┌─ Data listing

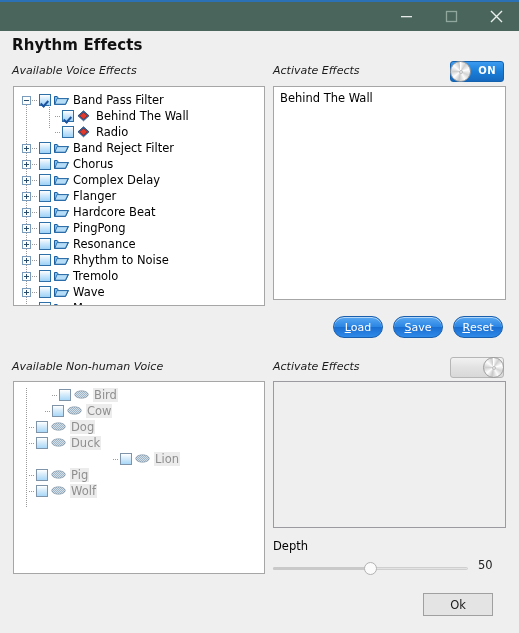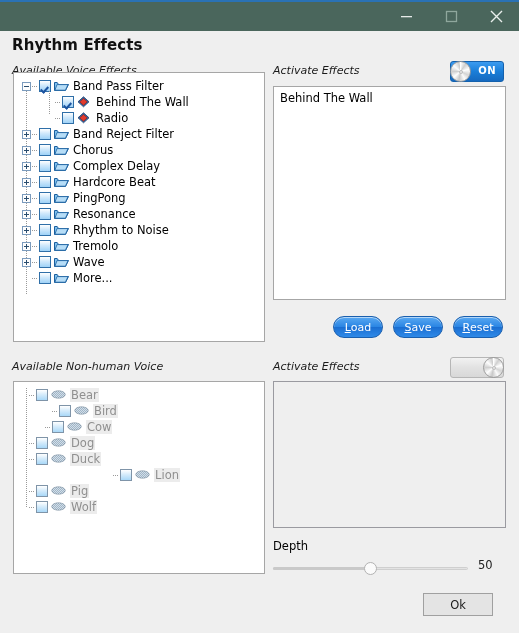--- a/index.html
+++ b/index.html
@@ -336,7 +336,7 @@
 
 <div class="section-label" style="left:12px; top:64px;">Available Voice Effects</div>
 
-<div class="panel" id="tree-panel" style="left:13px; top:72px; width:252px; height:270px;">
+<div class="panel" id="tree-panel" style="left:13px; top:86px; width:252px; height:220px;">
   <div class="tree" id="tree-body">
       <div class="vline" style="top: 12px; height: 210px;"></div>
       <div class="trow lvl0">

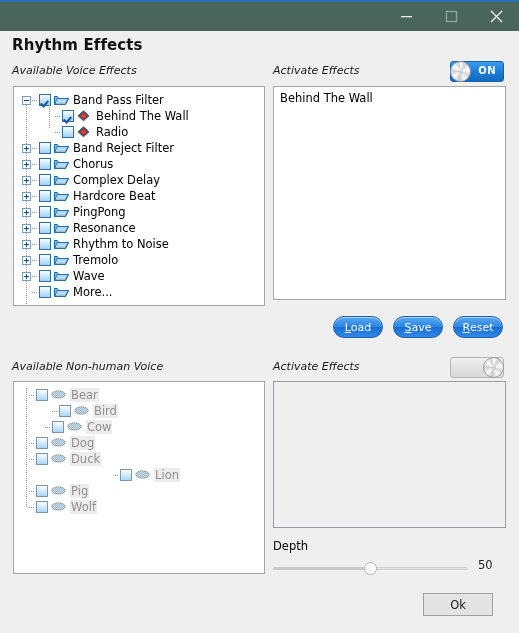--- a/index.html
+++ b/index.html
@@ -421,6 +421,18 @@
             <path d="M3 4.6 L14 4.6 L11.4 10.2 L0.9 10.2 Z" fill="#b6ddf7" stroke="#1b5f9e" stroke-width=".8"></path>
           </svg>
         </span>
+        <span class="tlabel">Flanger</span>
+      </div>
+      <div class="trow lvl0">
+        <span class="exp plus"></span>
+        <span class="dots"></span>
+        <span class="cb"></span>
+        <span class="ico">
+          <svg width="15" height="12" viewBox="0 0 15 12">
+            <path d="M0.5 2.5 L0.5 10.5 L11.5 10.5 L14.5 4.5 L4.5 4.5 L3.2 2.5 Z" fill="#7fc0ef" stroke="#1b5f9e" stroke-width="1"></path>
+            <path d="M3 4.6 L14 4.6 L11.4 10.2 L0.9 10.2 Z" fill="#b6ddf7" stroke="#1b5f9e" stroke-width=".8"></path>
+          </svg>
+        </span>
         <span class="tlabel">Hardcore Beat</span>
       </div>
       <div class="trow lvl0">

└─

Exercise: Strip out the pictures and repeat the listing above exactly.

Answer area:
--- a/index.html
+++ b/index.html
@@ -336,7 +336,7 @@
 
 <div class="section-label" style="left:12px; top:64px;">Available Voice Effects</div>
 
-<div class="panel" id="tree-panel" style="left:13px; top:72px; width:252px; height:270px;">
+<div class="panel" id="tree-panel" style="left:13px; top:86px; width:252px; height:220px;">
   <div class="tree" id="tree-body">
       <div class="vline" style="top: 12px; height: 210px;"></div>
       <div class="trow lvl0">

--- a/index.html
+++ b/index.html
@@ -421,6 +421,18 @@
             <path d="M3 4.6 L14 4.6 L11.4 10.2 L0.9 10.2 Z" fill="#b6ddf7" stroke="#1b5f9e" stroke-width=".8"></path>
           </svg>
         </span>
+        <span class="tlabel">Flanger</span>
+      </div>
+      <div class="trow lvl0">
+        <span class="exp plus"></span>
+        <span class="dots"></span>
+        <span class="cb"></span>
+        <span class="ico">
+          <svg width="15" height="12" viewBox="0 0 15 12">
+            <path d="M0.5 2.5 L0.5 10.5 L11.5 10.5 L14.5 4.5 L4.5 4.5 L3.2 2.5 Z" fill="#7fc0ef" stroke="#1b5f9e" stroke-width="1"></path>
+            <path d="M3 4.6 L14 4.6 L11.4 10.2 L0.9 10.2 Z" fill="#b6ddf7" stroke="#1b5f9e" stroke-width=".8"></path>
+          </svg>
+        </span>
         <span class="tlabel">Hardcore Beat</span>
       </div>
       <div class="trow lvl0">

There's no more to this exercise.